< The Reasons Why SonicLabs' FeeM is Awesome >
When you think of "Sonic," you often think of speed.
Today, I want to introduce you to Sonic's product "FeeM," which is just as important as speed!
Sonic's FeeM aims to overcome the limitations of the app chain model!
So, what are the issues with app chains?
Existing app chains require you to create a chain directly (node operation, security, upgrades, etc.), which takes a lot of time and money from the development team's perspective.
However, FeeM has the following advantages:
1. Developers take 90% of the fees earned from the app.

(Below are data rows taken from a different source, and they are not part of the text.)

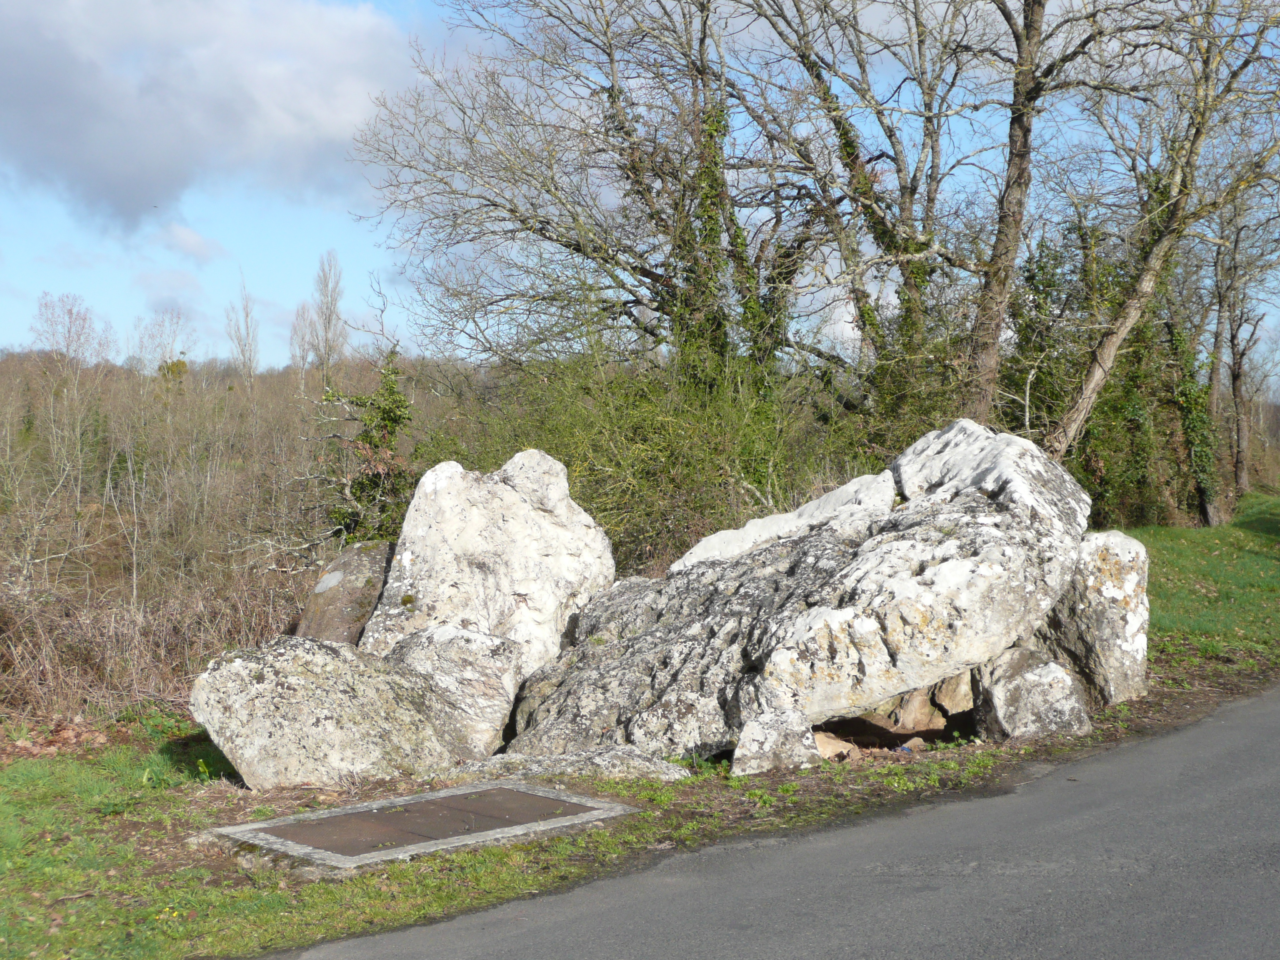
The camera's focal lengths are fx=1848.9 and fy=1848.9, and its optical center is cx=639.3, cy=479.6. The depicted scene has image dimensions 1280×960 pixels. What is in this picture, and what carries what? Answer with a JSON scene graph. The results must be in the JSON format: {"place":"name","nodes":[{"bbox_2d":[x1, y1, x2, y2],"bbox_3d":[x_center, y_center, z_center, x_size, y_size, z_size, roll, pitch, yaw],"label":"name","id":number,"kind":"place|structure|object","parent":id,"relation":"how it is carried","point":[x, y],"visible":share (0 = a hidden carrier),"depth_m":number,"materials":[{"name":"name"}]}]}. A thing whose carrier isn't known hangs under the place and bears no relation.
{"place":"outdoors","nodes":[
{"label":"outdoors","id":0,"kind":"place"},
{"bbox_2d":[153,221,229,264],"label":"cloud","id":1,"kind":"structure","parent":0,"point":[194,240],"materials":[{"name":"white"}]},
{"bbox_2d":[0,342,425,724],"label":"woodland","id":2,"kind":"structure","parent":0,"point":[120,372],"materials":[{"name":"brown wood"}]},
{"bbox_2d":[29,291,112,369],"bbox_3d":[-18.781,-3.241,61.354,3.379,5.762,2.971,2,2,44],"label":"bare tree","id":3,"kind":"object","parent":2,"relation":"on","point":[67,345],"visible":0.85,"depth_m":61.14,"materials":[{"name":"plant"}]},
{"bbox_2d":[126,308,193,376],"bbox_3d":[-15.739,-3.177,60.687,2.771,4.822,2.528,2,2,44],"label":"bare tree","id":4,"kind":"object","parent":2,"relation":"on","point":[171,351],"visible":0.8,"depth_m":60.48,"materials":[{"name":"plant"}]},
{"bbox_2d":[222,275,259,383],"label":"bare tree","id":5,"kind":"object","parent":2,"relation":"on","point":[247,332],"visible":0.82,"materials":[{"name":"plant"}]},
{"bbox_2d":[288,301,320,380],"label":"poplar tree","id":6,"kind":"object","parent":2,"relation":"on","point":[295,332],"visible":0.68,"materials":[{"name":"plant"}]},
{"bbox_2d":[309,247,349,383],"label":"poplar tree","id":7,"kind":"object","parent":2,"relation":"on","point":[327,307],"visible":0.9,"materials":[{"name":"plant"}]},
{"bbox_2d":[319,350,413,545],"bbox_3d":[-2.464,0.149,16.988,1.245,2.750,1.158,2,2,44],"label":"ivy","id":8,"kind":"object","parent":2,"relation":"on","point":[369,442],"visible":0.63,"depth_m":16.81,"materials":[{"name":"green plant"}]},
{"bbox_2d":[0,0,426,233],"label":"cloud","id":9,"kind":"structure","parent":0,"point":[72,133],"materials":[{"name":"grey"}]},
{"bbox_2d":[0,0,1279,373],"label":"sky","id":10,"kind":"structure","parent":0,"point":[838,329],"materials":[{"name":"blue"}]},
{"bbox_2d":[1,509,1279,959],"label":"grass verge","id":11,"kind":"structure","parent":0,"point":[83,770],"materials":[{"name":"green plant"}]},
{"bbox_2d":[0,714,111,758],"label":"leaf pile","id":12,"kind":"object","parent":11,"relation":"on","point":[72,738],"visible":0.62,"depth_m":9.37,"materials":[{"name":"brown plant"}]},
{"bbox_2d":[0,558,310,728],"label":"dry brush","id":13,"kind":"object","parent":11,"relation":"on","point":[96,657],"visible":0.71,"depth_m":11.59,"materials":[{"name":"brown plant"}]},
{"bbox_2d":[189,635,449,791],"bbox_3d":[-1.490,1.118,8.703,1.023,0.755,1.127,2,2,44],"label":"boulder","id":14,"kind":"object","parent":11,"relation":"on","point":[295,686],"visible":0.95,"depth_m":8.33,"materials":[{"name":"grey stone"}]},
{"bbox_2d":[295,541,392,645],"bbox_3d":[-1.688,0.897,11.106,0.788,1.014,0.897,0,2,11],"label":"boulder","id":15,"kind":"object","parent":11,"relation":"on","point":[343,593],"visible":0.52,"depth_m":10.80,"materials":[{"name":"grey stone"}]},
{"bbox_2d":[208,780,640,869],"bbox_3d":[-0.857,1.423,7.560,1.176,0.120,1.615,2,2,44],"label":"metal cover","id":16,"kind":"object","parent":11,"relation":"in","point":[364,808],"visible":0.94,"depth_m":7.36,"materials":[{"name":"brown metal"}]},
{"bbox_2d":[383,620,525,761],"bbox_3d":[-1.008,1.079,9.392,0.811,0.743,0.772,2,2,44],"label":"boulder","id":17,"kind":"object","parent":11,"relation":"on","point":[494,708],"visible":0.77,"depth_m":9.08,"materials":[{"name":"grey stone"}]},
{"bbox_2d":[361,446,615,673],"bbox_3d":[-0.908,0.661,10.659,1.263,1.620,1.302,2,2,44],"label":"standing stone","id":18,"kind":"object","parent":11,"relation":"on","point":[518,520],"visible":0.73,"depth_m":10.22,"materials":[{"name":"stone"}]},
{"bbox_2d":[450,746,692,782],"bbox_3d":[-0.348,1.369,8.575,0.981,0.205,0.870,2,2,44],"label":"flat rock","id":19,"kind":"object","parent":11,"relation":"on","point":[645,765],"visible":0.65,"depth_m":8.42,"materials":[{"name":"grey stone"}]},
{"bbox_2d":[346,0,847,401],"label":"tree","id":20,"kind":"object","parent":11,"relation":"on","point":[645,270],"visible":0.94,"depth_m":17.71,"materials":[{"name":"plant"}]},
{"bbox_2d":[427,326,835,569],"bbox_3d":[0.010,-0.007,15.962,3.790,2.973,3.516,2,2,44],"label":"shrub","id":21,"kind":"object","parent":11,"relation":"on","point":[642,450],"visible":0.55,"depth_m":15.32,"materials":[{"name":"green plant"}]},
{"bbox_2d":[730,707,818,776],"bbox_3d":[0.625,1.261,8.781,0.423,0.357,0.461,2,2,44],"label":"rock","id":22,"kind":"object","parent":11,"relation":"on","point":[777,741],"visible":0.9,"depth_m":8.61,"materials":[{"name":"grey stone"}]},
{"bbox_2d":[499,419,1092,766],"bbox_3d":[0.848,0.626,10.204,2.704,1.800,2.561,2,2,44],"label":"boulder","id":23,"kind":"object","parent":11,"relation":"on","point":[997,493],"visible":0.94,"depth_m":9.31,"materials":[{"name":"grey stone"}]},
{"bbox_2d":[812,731,861,761],"bbox_3d":[0.939,1.348,9.267,0.320,0.161,0.318,2,2,44],"label":"rock","id":24,"kind":"object","parent":11,"relation":"on","point":[830,746],"visible":0.71,"depth_m":9.16,"materials":[{"name":"beige stone"}]},
{"bbox_2d":[737,0,1000,423],"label":"tree","id":25,"kind":"object","parent":11,"relation":"on","point":[902,194],"visible":0.89,"depth_m":18.15,"materials":[{"name":"plant"}]},
{"bbox_2d":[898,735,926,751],"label":"stone","id":26,"kind":"object","parent":11,"relation":"on","point":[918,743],"visible":0.88,"depth_m":9.28,"materials":[{"name":"brown stone"}]},
{"bbox_2d":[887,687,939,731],"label":"rock","id":27,"kind":"object","parent":11,"relation":"on","point":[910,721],"visible":0.67,"depth_m":10.01,"materials":[{"name":"stone"}]},
{"bbox_2d":[929,671,974,714],"bbox_3d":[1.763,1.184,10.395,0.370,0.334,0.412,0,2,2],"label":"rock","id":28,"kind":"object","parent":11,"relation":"on","point":[966,692],"visible":0.66,"depth_m":10.24,"materials":[{"name":"stone"}]},
{"bbox_2d":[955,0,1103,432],"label":"tree","id":29,"kind":"object","parent":11,"relation":"on","point":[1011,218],"visible":0.95,"depth_m":16.74,"materials":[{"name":"plant"}]},
{"bbox_2d":[974,645,1090,739],"bbox_3d":[2.034,1.150,9.668,0.610,0.556,0.615,2,2,44],"label":"rock","id":30,"kind":"object","parent":11,"relation":"on","point":[1016,692],"visible":0.77,"depth_m":9.42,"materials":[{"name":"grey stone"}]},
{"bbox_2d":[1032,529,1149,706],"bbox_3d":[2.518,0.839,10.724,0.794,1.074,0.742,2,2,44],"label":"standing stone","id":31,"kind":"object","parent":11,"relation":"on","point":[1101,552],"visible":0.65,"depth_m":10.37,"materials":[{"name":"grey stone"}]},
{"bbox_2d":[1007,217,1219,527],"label":"ivy","id":32,"kind":"object","parent":11,"relation":"on","point":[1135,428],"visible":0.49,"depth_m":24.43,"materials":[{"name":"green plant"}]},
{"bbox_2d":[1045,0,1279,479],"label":"tree","id":33,"kind":"object","parent":11,"relation":"on","point":[1103,366],"visible":0.96,"depth_m":17.90,"materials":[{"name":"plant"}]},
{"bbox_2d":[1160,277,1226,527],"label":"ivy-covered tree","id":34,"kind":"object","parent":11,"relation":"on","point":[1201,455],"visible":0.48,"depth_m":26.09,"materials":[{"name":"green plant"}]},
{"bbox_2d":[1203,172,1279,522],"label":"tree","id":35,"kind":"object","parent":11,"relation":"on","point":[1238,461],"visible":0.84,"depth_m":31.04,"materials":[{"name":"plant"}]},
{"bbox_2d":[257,683,1279,959],"label":"road","id":36,"kind":"structure","parent":0,"point":[1233,724],"materials":[{"name":"grey asphalt"}]},
{"bbox_2d":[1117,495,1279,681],"label":"lawn","id":37,"kind":"structure","parent":0,"point":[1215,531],"materials":[{"name":"green plant"}]}
]}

- No separate chain is needed; you can generate revenue just by building a good app on the mainnet.
- It is designed with a structure where "traffic equals rewards," similar to YouTube.
2. The monetization structure is built into the chain.
- Automatic revenue distribution without separate logic.
- The FeeM oracle distributes accurate rewards based on gas usage per transaction.
3. Accurate gas measurement prevents double counting.
- Rewards are distributed according to the gas ratio for each project, tracking even internal calls.
- The total distribution of fees never exceeds 100%.
*Double counting refers to the structure of tracking how much each project contributes when a transaction goes through multiple projects or contracts to allocate rewards.
With a clear revenue structure and a developer-friendly framework without infrastructure burdens, there’s no reason not to use it!
By the way, I was wondering what kind of picture to use, and I made this to congratulate @biya_air, who just became an ambassador. Hehe.